Por paradoxal que pareça, a conversa acabou por incidir sobre a escalada como objectivo de vida. Apesar de tudo, não será legítimo devotar o nosso esforço a subir calhaus? Se outros trabalham para poderem gastar os fins-de-semana no Colombo, porque raio não poderemos nós trabalhar para a escalada de fim-de-semana? Neste breve período em que estamos animados, em que não somos simples matéria orgânica, haverá alguma razão que nos impeça de desfrutar ao máximo? Quando morrermos, o que levamos connosco? O que é mais legítimo? Passarmos a segunda metade da vida conduzindo um Mercedes SLK ou podermos dizer que subimos ao ponto mais alto de cada parede que encontrámos?
Hoje, quando estava a preparar-me para atravessar a rua, hesitei em apertar o botão de um semáforo. Veio-me à memória a criança que morreu em Lisboa, há alguns anos, depois de carregar no botão para que o semáforo passasse a verde. E lembrei-me de uma frase feita, dita numa conversa que tive há cinco dias com um amigo, sobre a infeliz notícia do dia anterior. O meu amigo, que não conhecia o Bruno Carvalho, disse-me “ao menos, morreu a fazer aquilo que mais gostava”. Na altura, pareceu-me um ponto de vista quase banal, até porque não estava capaz de ter uma leitura tão fria da situação.
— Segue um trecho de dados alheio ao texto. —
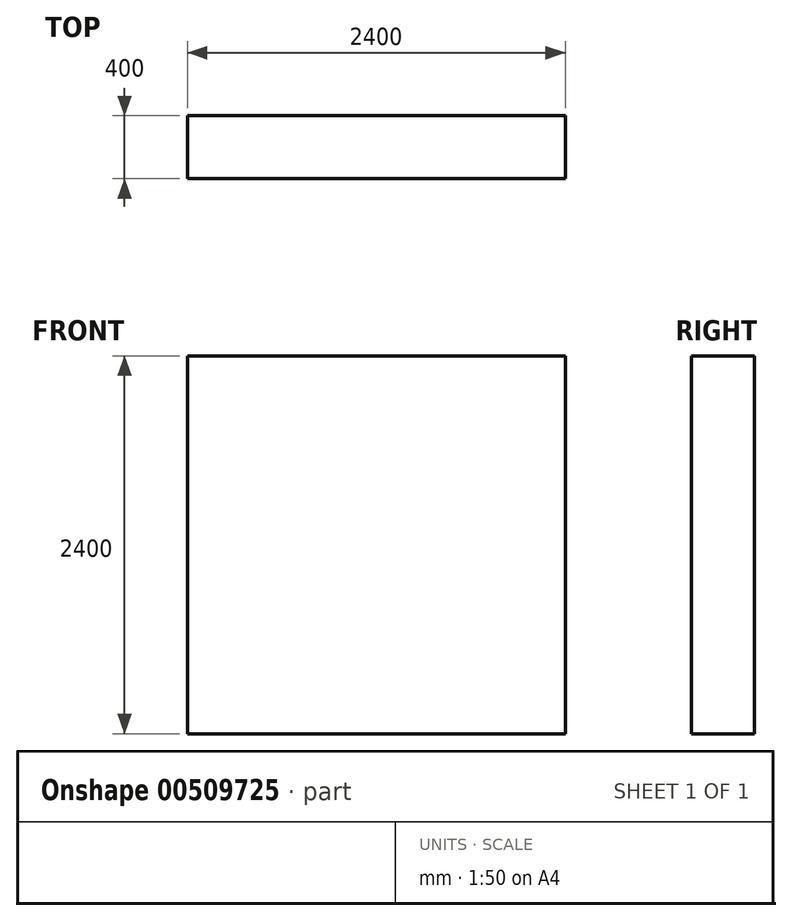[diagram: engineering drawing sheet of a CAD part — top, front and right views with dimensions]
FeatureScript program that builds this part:
annotation { "Feature Type Name" : "Feature", "Feature Type Description" : "" }
export const myFeature = defineFeature(function(context is Context, id is Id, definition is map)
    precondition{}
    {
        {
            var Q0;
            Q0=qCreatedBy(makeId("Front.planeOp"),FACE);
            var sketch = newSketch(context, id + "F0", { "sketchPlane" : qUnion([Q0])});
            skLineSegment(sketch, "E0.bottom", {"start": v(0, 0) * mm, "end": v(2400, 0) * mm});
            skLineSegment(sketch, "E0.top", {"start": v(0, 2400) * mm, "end": v(2400, 2400) * mm});
            skLineSegment(sketch, "E0.left", {"start": v(0, 0) * mm, "end": v(0, 2400) * mm});
            skLineSegment(sketch, "E0.right", {"start": v(2400, 0) * mm, "end": v(2400, 2400) * mm});
            skSolve(sketch);
        }
        {
            var Q0;
            Q0 = qSketchRegion(id + "F0", true);
            extrude(context, id + "F1", {"entities" : qUnion([Q0]), "depth" : 400 * mm});
        }
    });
Mas agora, colocando as coisas em perspectiva, penso sobre qual será a forma mais estúpida de morrer: após realizar o sonho de anos, talvez de uma vida, mesmo que este tenha sido pago com o preço mais alto, ou electrocutado por um semáforo?
Muitos amigos meus que obviamente não escalam comentam a morte do Bruno apelidando o seu sonho como um acto louco, impensado, pura e simplesmente um desafiar da morte. Reduzir esta tragédia à condição da consequência natural de um acto gratuito e irracional é retirar todo e qualquer significado à vida do nosso companheiro. Sei que ele conhecia os riscos mas a sua vontade de sonhar falou mais alto. Porque ele sabia que só seguindo os nossos sonhos poderemos ser felizes. Apesar de conhecer o risco, o Bruno escolheu ser feliz.



Não te esqueceremos.

2 comentários:

Anónimo disse...

Não me pareces assim tão frouxo com as palavras...bem pelo o contrário!!
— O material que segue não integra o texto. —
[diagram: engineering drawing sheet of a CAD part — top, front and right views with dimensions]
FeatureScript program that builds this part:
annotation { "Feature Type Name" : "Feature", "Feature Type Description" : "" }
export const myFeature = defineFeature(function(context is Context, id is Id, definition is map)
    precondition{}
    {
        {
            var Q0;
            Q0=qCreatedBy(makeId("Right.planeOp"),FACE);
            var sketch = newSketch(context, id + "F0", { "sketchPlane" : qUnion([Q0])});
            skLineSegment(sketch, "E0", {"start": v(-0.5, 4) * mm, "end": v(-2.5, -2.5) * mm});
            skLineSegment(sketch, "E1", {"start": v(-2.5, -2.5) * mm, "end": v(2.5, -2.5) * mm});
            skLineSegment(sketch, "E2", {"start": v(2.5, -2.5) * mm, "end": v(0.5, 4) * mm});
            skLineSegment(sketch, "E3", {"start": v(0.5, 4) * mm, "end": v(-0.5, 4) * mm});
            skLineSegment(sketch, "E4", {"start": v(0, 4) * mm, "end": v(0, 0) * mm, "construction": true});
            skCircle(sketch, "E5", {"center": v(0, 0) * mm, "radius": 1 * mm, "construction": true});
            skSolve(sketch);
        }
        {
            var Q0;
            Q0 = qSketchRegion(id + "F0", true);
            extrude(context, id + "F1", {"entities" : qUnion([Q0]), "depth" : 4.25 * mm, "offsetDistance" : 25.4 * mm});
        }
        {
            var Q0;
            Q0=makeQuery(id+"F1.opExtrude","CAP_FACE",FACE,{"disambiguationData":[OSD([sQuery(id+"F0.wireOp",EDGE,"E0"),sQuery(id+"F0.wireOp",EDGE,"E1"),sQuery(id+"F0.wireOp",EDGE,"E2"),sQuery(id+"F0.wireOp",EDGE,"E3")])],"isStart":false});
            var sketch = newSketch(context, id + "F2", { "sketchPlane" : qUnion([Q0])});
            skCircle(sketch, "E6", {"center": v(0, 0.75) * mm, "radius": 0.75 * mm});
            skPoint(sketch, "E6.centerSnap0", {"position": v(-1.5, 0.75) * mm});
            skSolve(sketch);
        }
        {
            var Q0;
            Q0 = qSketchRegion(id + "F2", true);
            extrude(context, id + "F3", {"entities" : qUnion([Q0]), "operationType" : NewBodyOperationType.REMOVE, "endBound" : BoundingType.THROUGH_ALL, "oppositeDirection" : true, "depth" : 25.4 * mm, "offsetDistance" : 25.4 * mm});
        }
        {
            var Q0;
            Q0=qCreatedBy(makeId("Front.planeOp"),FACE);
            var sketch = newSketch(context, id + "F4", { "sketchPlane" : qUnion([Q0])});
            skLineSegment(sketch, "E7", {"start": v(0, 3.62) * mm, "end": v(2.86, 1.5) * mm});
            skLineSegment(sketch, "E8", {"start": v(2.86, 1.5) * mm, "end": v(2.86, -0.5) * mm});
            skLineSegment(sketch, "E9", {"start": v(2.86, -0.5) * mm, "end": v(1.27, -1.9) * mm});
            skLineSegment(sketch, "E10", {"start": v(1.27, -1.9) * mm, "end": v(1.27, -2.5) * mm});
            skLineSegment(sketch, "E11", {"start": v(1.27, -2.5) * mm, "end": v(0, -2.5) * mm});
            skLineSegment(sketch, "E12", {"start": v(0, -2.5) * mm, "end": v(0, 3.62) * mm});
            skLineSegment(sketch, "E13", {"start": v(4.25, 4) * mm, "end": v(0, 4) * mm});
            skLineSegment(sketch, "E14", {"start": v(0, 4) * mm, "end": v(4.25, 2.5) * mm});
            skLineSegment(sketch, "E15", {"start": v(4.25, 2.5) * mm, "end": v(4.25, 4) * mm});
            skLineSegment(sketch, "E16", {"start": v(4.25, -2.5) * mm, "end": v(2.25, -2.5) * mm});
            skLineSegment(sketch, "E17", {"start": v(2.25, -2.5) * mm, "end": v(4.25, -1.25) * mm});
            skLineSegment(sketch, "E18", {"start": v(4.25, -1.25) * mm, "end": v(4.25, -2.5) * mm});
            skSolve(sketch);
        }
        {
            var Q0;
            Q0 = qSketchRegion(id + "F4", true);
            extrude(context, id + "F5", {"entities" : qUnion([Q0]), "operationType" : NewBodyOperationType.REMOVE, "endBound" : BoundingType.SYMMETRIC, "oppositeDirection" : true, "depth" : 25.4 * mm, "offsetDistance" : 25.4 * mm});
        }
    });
Hoje, o dia amanheceu solarengo. Venho pela rua pensando em que terei (infelizmente) de passar mais um dia diante deste computador. Sento-me...dou a tipica voltinha pelos blogs...e...zás!!! Deparo-me com estas palavras ao som desta musica!!!

Como eu te entendo...

Miguel Grillo

frouxo disse...

obrigado, miguel.

hesitei bastante antes de escrever o texto, mas acho que são estes infelizes momentos que nos mostram que temos o dever de aproveitar a vida. quanto à música, tinha feito um acordo com o bruno, que infelizmente não cheguei a cumprir, de lhe dar um cd de mp3 de jeff buckley. ainda bem que gostaste.